Hunger treks
In Dutch ‘trek’ means having appetite, in English it’s a long arduous journey, a migratory route. A ‘hunger trek’ (a literal english translation of the Dutch ‘hongertocht’) is a journey driven by hunger.
Nearing the end of the second world war, winter 1944-45, the north-west of the Holland was occuppied by German forces. Women, adolescents and elderly men (as men between 18-50 could taken captive by the German troops) were forced to look for food and set of on hunger treks on bicycle or by foot to scavange, buy or beg food from farmers out of the city — sometimes even as far as other Dutch provinces such as Friesland or Groningen. (The reputation of farmers dwindled immensely as some farmers were known to exploit their power over food supply and charge considerable sums for staple foods such as potato, rye and grain.) Other hunger-trekkers searched for minority sustenances in the nearby woods and parklands such as beechnuts, stinging nettle, sugarbeet, even urban game (swans, geese and ducks) from city parks. The most notorious and clichéd memory is citizens having to eat tulip bulbs (see: Urbanibalism in Times of War‘)

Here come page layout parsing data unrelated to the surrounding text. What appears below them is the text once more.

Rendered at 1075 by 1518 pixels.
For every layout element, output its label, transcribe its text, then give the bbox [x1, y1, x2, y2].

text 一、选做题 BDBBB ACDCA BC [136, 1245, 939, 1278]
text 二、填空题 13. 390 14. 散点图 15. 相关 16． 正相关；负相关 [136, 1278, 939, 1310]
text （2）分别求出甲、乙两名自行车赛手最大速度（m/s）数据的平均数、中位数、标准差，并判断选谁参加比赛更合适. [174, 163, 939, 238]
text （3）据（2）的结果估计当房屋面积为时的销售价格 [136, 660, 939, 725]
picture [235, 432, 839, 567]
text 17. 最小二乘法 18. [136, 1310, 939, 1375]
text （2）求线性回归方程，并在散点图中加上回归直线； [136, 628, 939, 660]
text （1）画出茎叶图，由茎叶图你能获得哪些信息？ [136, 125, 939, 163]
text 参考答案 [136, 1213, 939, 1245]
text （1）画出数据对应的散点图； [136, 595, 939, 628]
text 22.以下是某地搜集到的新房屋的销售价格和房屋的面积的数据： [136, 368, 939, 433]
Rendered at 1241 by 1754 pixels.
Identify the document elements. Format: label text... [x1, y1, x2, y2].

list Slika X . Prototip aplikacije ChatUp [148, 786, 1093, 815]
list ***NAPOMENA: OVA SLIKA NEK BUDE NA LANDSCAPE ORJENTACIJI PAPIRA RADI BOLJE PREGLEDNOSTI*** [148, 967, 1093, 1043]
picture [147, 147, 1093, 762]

While searching the archives in the Amsterdam Resistance museum (Amsterdam Verzetsmuseum) we found hand-written recipes which were distributed amongst city neighbourhoods on how to cook tulip bulbs and bitter weeds. We also came across newspaper articles about the inflated price for stinging nettle: people picked nettle in the early spring and tried selling it at 600% the price set by the government authorities.
Amsterdam eel fisherman Piet Ruyter also told us how his father used to give bream, roach and other usually unwanted white freshwater fish to those famished and in search of food (see: Scales of Surplus)
An interesting article relating to the Hunger winter is Artsen in de hongerwinter (Doctors in the hunger winter) sent to us by urban epidemiologist Pieter Bol.